Worst-case assumption that the DHSC doesn’t fill your production capacity, where else do opportunities lie for Omega Diagnostics?

I don’t think that’s a realistic scenario. We’ve been working closely with the DHSC for some time and they’ve been keen to support the build up our production capacity by lending us the machinery and equipment we need. The Government themselves have said that they are looking for significant manufacturing capacity to supply tests to support their plan to cautiously ease lock-down restrictions. I don’t see this worst-scenario coming to pass.

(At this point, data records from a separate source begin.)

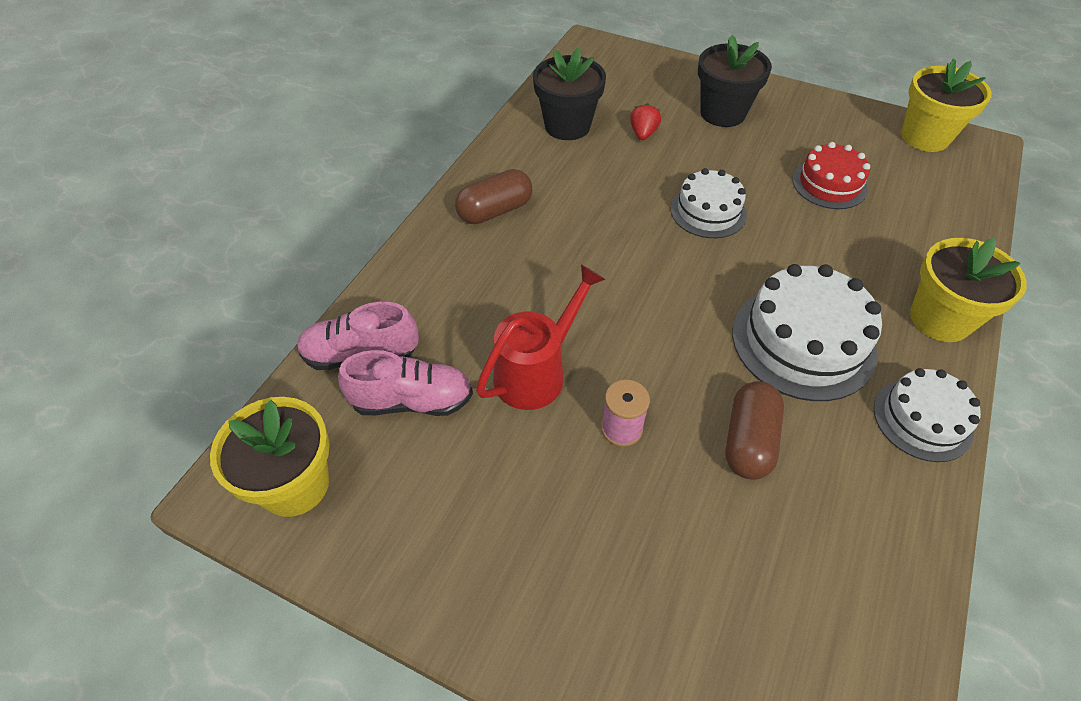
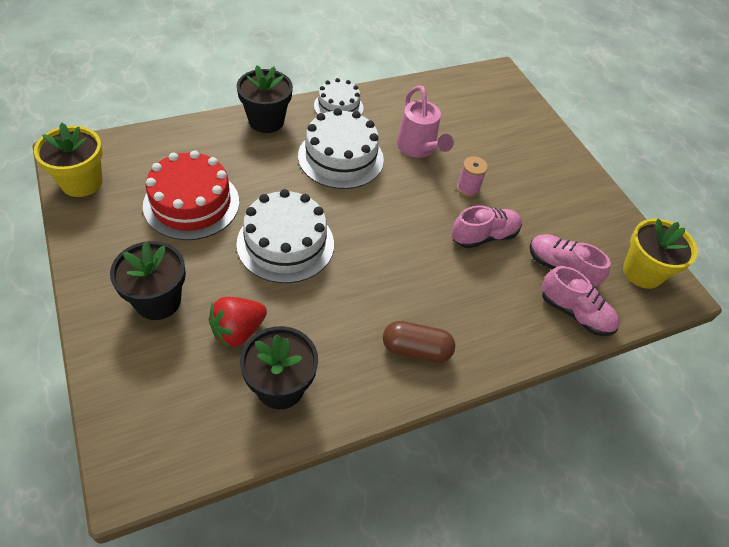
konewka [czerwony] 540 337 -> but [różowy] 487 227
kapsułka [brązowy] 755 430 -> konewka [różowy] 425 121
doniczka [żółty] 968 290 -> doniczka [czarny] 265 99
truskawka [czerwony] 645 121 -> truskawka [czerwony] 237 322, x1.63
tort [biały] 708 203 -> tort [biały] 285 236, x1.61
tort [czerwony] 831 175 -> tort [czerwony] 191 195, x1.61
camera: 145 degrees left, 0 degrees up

That said we know that we have a number of products that have significant commercial potential. More specifically CD4 has great potential particularly as we expected to see an accelerated deployment of the test in the new financial year. Of course, there is also a lot of excitement around the Mologic antigen test which we have now CE marked and which will be produced and sold under our VISITECT brand. The tests would not be made to fulfil the DHSC contract but would be sold by us to third-party customers and we are already in talks with a number of potential customers. And we also have an exciting opportunity with the AbC-19™ COVID-19 rapid antibody test (“AbC-19™”) which can be used to test immune response against vaccines or from natural infection, or potentially as part of an immunity passport solution. The UK RTC are making good progress to get the test approved in the US as well as over 30 other countries and we look forward to more news on these approvals.

The numbers. Do you have a view on how the numbers will compare for orders from the DHSC versus the private sector?

This is impossible to tell at the moment. As I mentioned above the DHSC contract doesn’t have minimum volumes or guaranteed orders. I don’t think we’re going to be in a position to give a clear view on the split in production utilisation until we have confirmation on which test has passed performance evaluations and so which one we’ll be manufacturing and even then we’ll only know volumes when the orders come in. There’s little point in speculating on the split but it will certainly be a blended mix across all of our lateral flow products.

Do you have anything else you’d like to say to investors to reassure them over the ongoing prospects?

I think it’s very clear that we have a number of growth opportunities ahead of us – particularly in terms of CD4 testing and our range of COVID-19 antibody and antigen tests. We haven’t speculated wildly about what these could be worth but we know that with weekly production levels of 2m being fully utilised across a wide range of our tests this would have a significant impact on the future performance of the business. We can certainly assure investors that we will continue to be clear and realistic about the prospects of our business and keep them informed as our plans continue to advance.

Big things are happening and we’re very excited about the road ahead.